# Breeding Discus in 20gal.



## Cichlid Dude! (Mar 15, 2011)

Okay, I am not planning on getting discus in the near futer, but if I fail to successfully breed rams, discus would be one of my next choices. Is it possible to have a breeding pair in a 24L x 12W x 13 20gal. and sell the fry? I would get three silver-dollar sized discus in the 20 and when they I see two of them showing signs of pairing I'll sell the third at my fish club auction. Again, I am NOT getting discus any time soon. I would rather start with angelfish anyway. I just want to know if discus is an option. I would really appreciate replies. Thanks!


----------



## Betta man (Mar 25, 2011)

Good luck! I don't think discuss would like a 20...


----------



## emc7 (Jul 23, 2005)

You can spawn a 'mated pair' in a 20 gallon. But it isn't enough space to raise the fry to salable size. you'd likely need at least 1 more 55, more if the pair is prolific.


----------



## snyderguy (Feb 9, 2010)

A 20 is actually the perfect size for breeding. Though if they're only half dollar size, they're not going to breed. Too young. Breeding discus is a tough challenge. I've had multiple egg layings but only one have hatched. If you're going to hatch the eggs, they need to be in soft acidic water, about 6.5 pH.


----------



## neeraj (Jun 13, 2011)

how to identify male and female??


----------



## neeraj (Jun 13, 2011)

chichlids are tough to sex i know but still any easy way


----------



## snyderguy (Feb 9, 2010)

It's pretty much impossible for discus. Most males' dorsal fins come to a point at the end while female's are rounded. That's really the only way though except for when they're breeding.
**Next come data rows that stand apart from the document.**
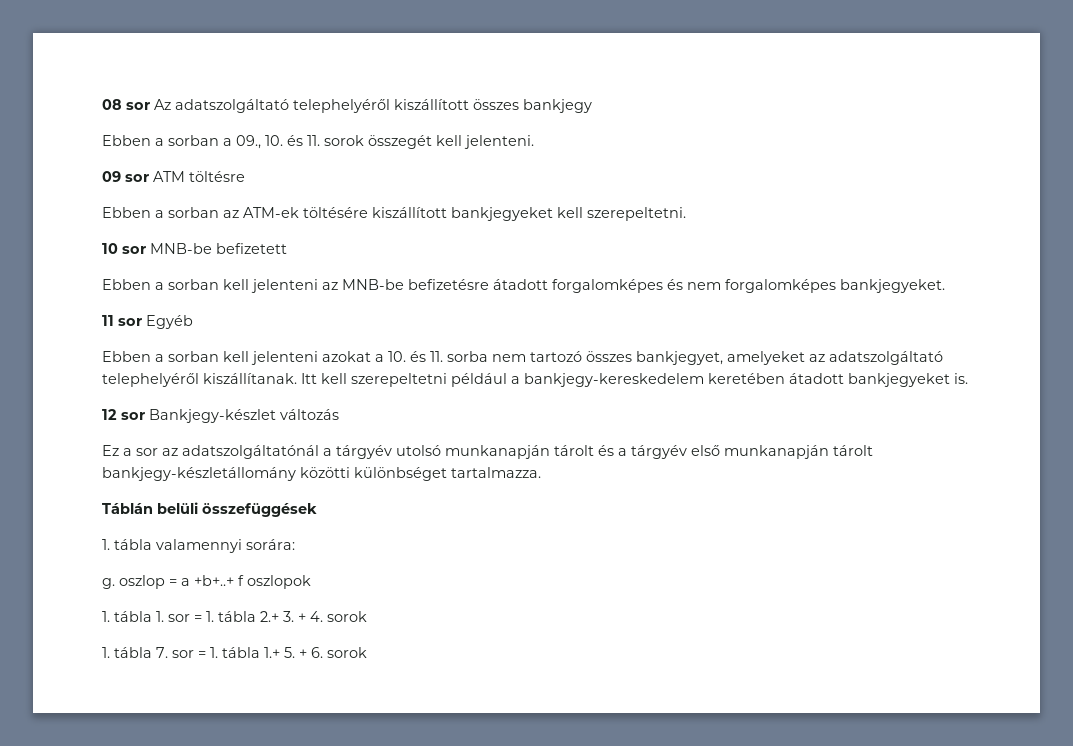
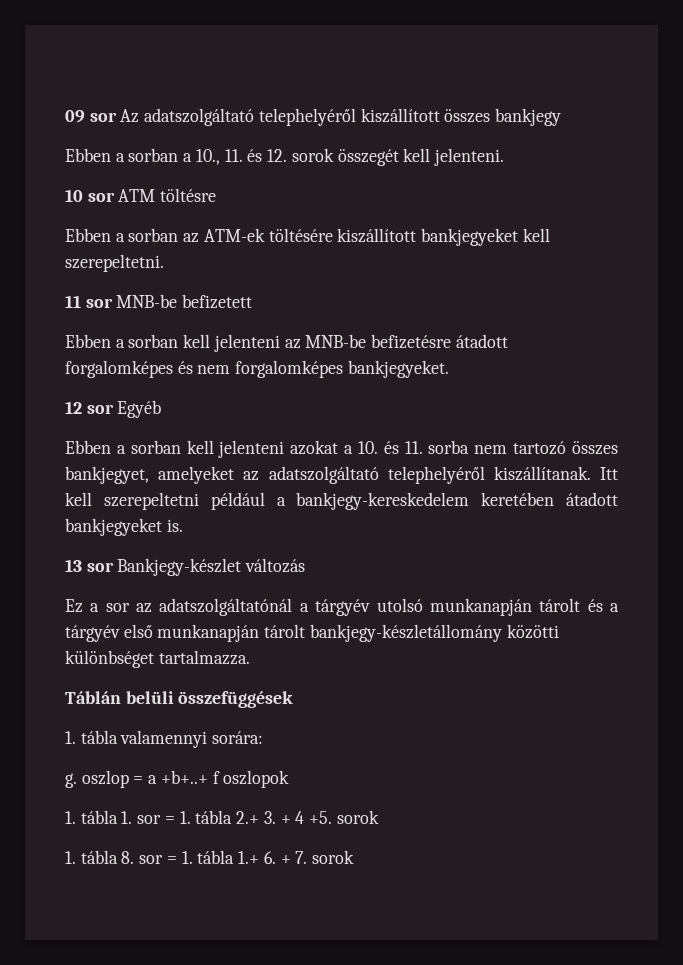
[102,99,122,110] 08 -> [65,110,85,123] 09
[236,135,320,149] 09., 10. és 11. -> [195,149,288,165] 10., 11. és 12.
[102,171,121,182] 09 -> [65,189,83,202] 10
[102,243,118,254] 10 -> [65,295,81,308] 11
[102,315,114,326] 11 -> [65,401,82,414] 12
[102,409,117,420] 12 -> [65,559,82,572] 13
[310,611,323,622] 4. -> [295,811,332,824] 4 +5.
[156,647,168,658] 7. -> [121,851,135,864] 8.
[284,647,323,658] 5. + 6. -> [263,851,308,864] 6. + 7.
Males have a pointed papilla and females have a more stout one.


----------



## neeraj (Jun 13, 2011)

snyderguy can you confirm if this is accurate??


----------



## snyderguy (Feb 9, 2010)

Sorry, if what is accurate? The sexing thing I mentioned? Yes, that's the only ways.


----------



## TheOldSalt (Jan 28, 2005)

Well, that or an x-ray machine.
Discus are one of THE hardest fish to sex on the planet.


----------



## neeraj (Jun 13, 2011)

oops sorry i forgot to provide the link :
http://web.cecs.pdx.edu/~davidr/discus/articles/sexingdiscus.html


----------



## Cichlid Dude! (Mar 15, 2011)

I could probably sell all but all of the fry at my aquarist club auction, keep a few 'till they are slightly larger, and then sell them to make even more money. The reason I would buy the discus at a young age would be to let them pair off. I could sell the "unpaired" discus to a local pet store and keep the pair. I also hate to mention the subject, but culling is also a possibility if I get overloaded with fry. I could also sell the adults and keep some babies for the 18 or 24 months until they reach sexual maturity. I would love to keep discus, but I don't have the experience yet. If I succeed with rams, I will feel much better about keeping these fish.


----------



## snyderguy (Feb 9, 2010)

That link is fairly correct but not always the truth. None of my males have that pointed dorsal fin. Don't be afraid to keep discus though. The first batch you get is scary but they're not as difficult to keep as many think.


----------



## emc7 (Jul 23, 2005)

I would do the pairing off in a 55, though. All my club friends who get the discus bug end up dumping all their other fish because the discus keep needing "just one more" tank.


----------



## Cichlid Dude! (Mar 15, 2011)

Thank you snyderguy, TOS, neeraj, and emc7 for the awsome info! I really appreciate the help!


----------



## snyderguy (Feb 9, 2010)

No problem


----------



## Hansolo (Sep 10, 2010)

For some reason my wife has had alot better luck raising discus than GBR. All the rams she bought never lasted more than a few weeks and always looked unhealthy. Her discus are thriving in the exact same water conditions the rams were dying in. We arnt experts but not idiots either. I think the whole discus are really hard to keep is a bit of exaggeration.


----------



## lohachata (Jan 27, 2006)

the dimensions you give are for a 15 gallon tank and not a 20 gallon...forget it...
buy 5-7 young quality discus..there are a lot of good sellers on aquabid..larryp sells groups of 7 2" discus for $120 plus shipping..not a bad deal for his fish..
set them up in a 75 gallon tank and grow them out...84-88 degrees F....30-40% water changes 2-3 times a week...feed quality foods 3-4 times daily..feed a wide variety of foods...not too much frozen and live foods...this regimen will get them growing faster and will make sure that they are not too fussy about their diet...
when they pair off remove the pair and put them in nothing less than a 29 gallon tank..a 50 breeder would be perfect for them..it would give them plenty of room to raise their young...
you will want to encourage them to raise their fry...you can hatch the eggs and raise the fry yourself ; but it is not very easy to do.....feeding a special formula every 4 hours and doing 100% water changes 20 minutes after every feeding...not a lot of fun...


----------